Cheat-Seeking Missles

Thursday, April 12, 2007

Killing The Chicken To Scare The Monkey

Remember last summer, when the Dems went ballistic over North Korea's nuclear test, yelling at the White House about wasting resources in Iraq when countries like NoKo posed a more clear and present danger?

It was bluster, for sure, because they never would have gone for any strong, military-backed measures againt L'il Kim and his Krew in Pyongyang -- and, it turns out, it was ignorant bluster at that, because all the while, the Bush Admin. was patiently attacking a much more vulnerable target. That's it in the photo, Banco Delta Asia, in the greasy little commercial hub of Macao, near Hong Kong.

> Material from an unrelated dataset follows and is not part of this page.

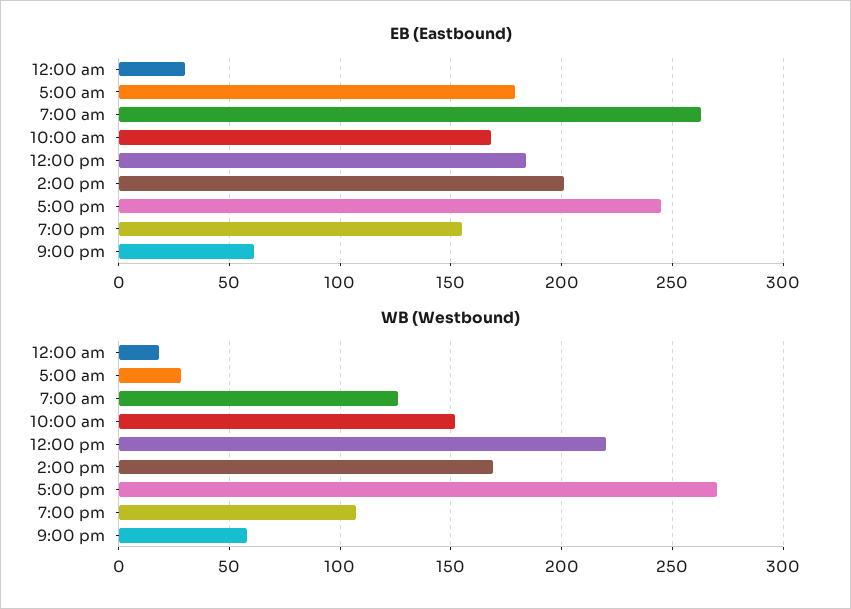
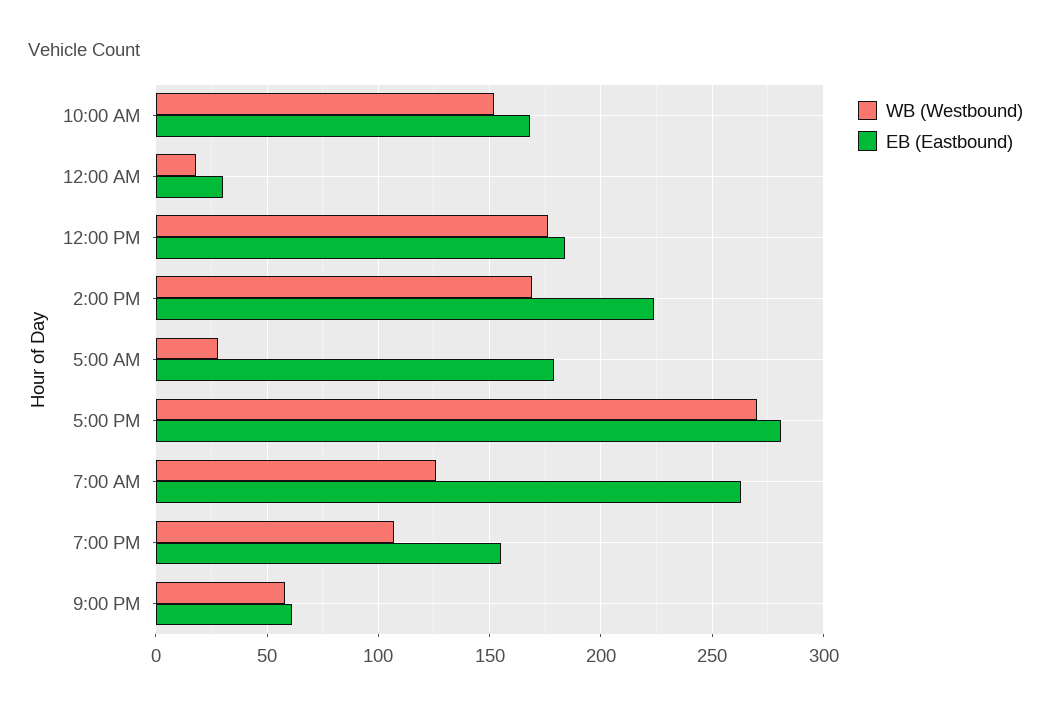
EB (Eastbound), 2:00 pm: 200 -> 225
EB (Eastbound), 5:00 pm: 245 -> 280
WB (Westbound), 12:00 pm: 220 -> 175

The tiny bank run by Stanley Au and operated as a closely held family business, was the chicken in an old Chinese proverb that says you kill the chicken to scare the monkey. You'll get it soon enough.

As reported in a great WSJ article today (subscribers only, probably)
the Bush Admin. had decided to use Section 311 of the good ol' Patriot Act to put Uncle Sam's big thumb flat on the back of Banco Delta because the bank was a financial conduit for Pyongyang. Section 311 allows the U.S. to bar its banks from doing business with banks like Banco Delta, which are allegedly involved in illicit businesses. Its provisions had previously been used against banks in Syria and other happy go lucky places.

Banco Delta was hadly the biggest fish in the NoKo financial pond, but it was a good choice for the tactic.
By early 2005, Bush administration officials were ready to take the next big step. Six-party talks among the U.S., North Korea, China, Japan, Russia and South Korea to end Pyongyang's nuclear program had stalled seven months earlier. U.S. officials fretted that the North's erstwhile ally China wasn't doing enough to pressure Pyongyang. ...

After rejecting a proposal to target the Bank of China's Macau branch for fear of angering the Chinese [the monkey in the old proverb], the administration focused on Banco Delta Asia, a small, family-run bank with 30,000 customers and $389 million in deposits. Founded in the 1930s, BDA had nine branches in Macau and two in nearby Hong Kong. U.S. intelligence officials had been following its interactions with North Korean businesses since the mid-1990s and saw it as a major node in North Korea's foreign financial dealings. ...

On Sept. 15, 2005, the U.S. publicly accused BDA of being "a willing pawn for the North Korean government," alleging that it had helped conduct "surreptitious, multimillion-dollar cash deposits and withdrawals" for front companies involved in counterfeit currency, drugs and other illegal activities for more than 20 years. The U.S. said it was weighing whether to bar all U.S. banks from doing any business with BDA.

BDA's chairman, Stanley Au, disputed the allegations. But by noon the next day, long lines of depositors had withdrawn more than $40 million in cash from the bank. The Macau Monetary Authority set up a team to investigate BDA, and two days later, took over its management and froze more than 50 North Korean accounts with about $25 million in deposits.

That may not seem like much money, but all of a sudden, banks in China, Vietnam, Mongolia and elsewhere got jittery, suddenly feeling like Cindy Sheehan about the Patriot Act. They began to stop transacting business with Pyongyang, and L'il Kim felt the pinch immediately. By killing the chicken, we had scared the daylights out of the monkey.

Shortly after this, the stalled six-party talks suddenly fired up again.

But when negotiators met again in Beijing two months later, North Korea's envoy, Kim Kye Gwan, lashed out during a private plenary session. He accused the U.S. of heaping more sanctions on his country and called the BDA action "intolerable," says one U.S. official who was present.

"At first we thought it was one of those typical, blustery North Korean speeches that often go away like a summer shower," he says. "But this one just stayed. They never stopped talking about it."

The Chinese were plenty miffed, too. Like Jack Bauer, the U.S. negotiators looked around at the mayhem they had created and said, "Got 'em just where we want 'em." As negotiations moved forward, the unfreezing of Banco Delta accounts has been center stage because the North Koreans know that once those accounts are freed, other financial doors will re-open.

A brilliant strategy, well played. So, of course, expect the Dems to attack it any day now, probably calling hearings on why the Bush Admin. allowed the accounts to unfreeze without exacting tougher measures to stop that country's counterfeiting and smuggling operations.

Perhaps Pelosi, Reid & Co. don't understand Chinese proverbs. Counterfeiting is the chicken, and in this case, we're just going to scare the chicken, we're letting it live a few more days so we can kill the monkey, the NoKo nuke program.

You can bet your bottom dollar (quite possibily counterfeited by NoKo) that the Mullahs in Tehran have been tracking this story very closely, because we've launched a similar financial strike against them.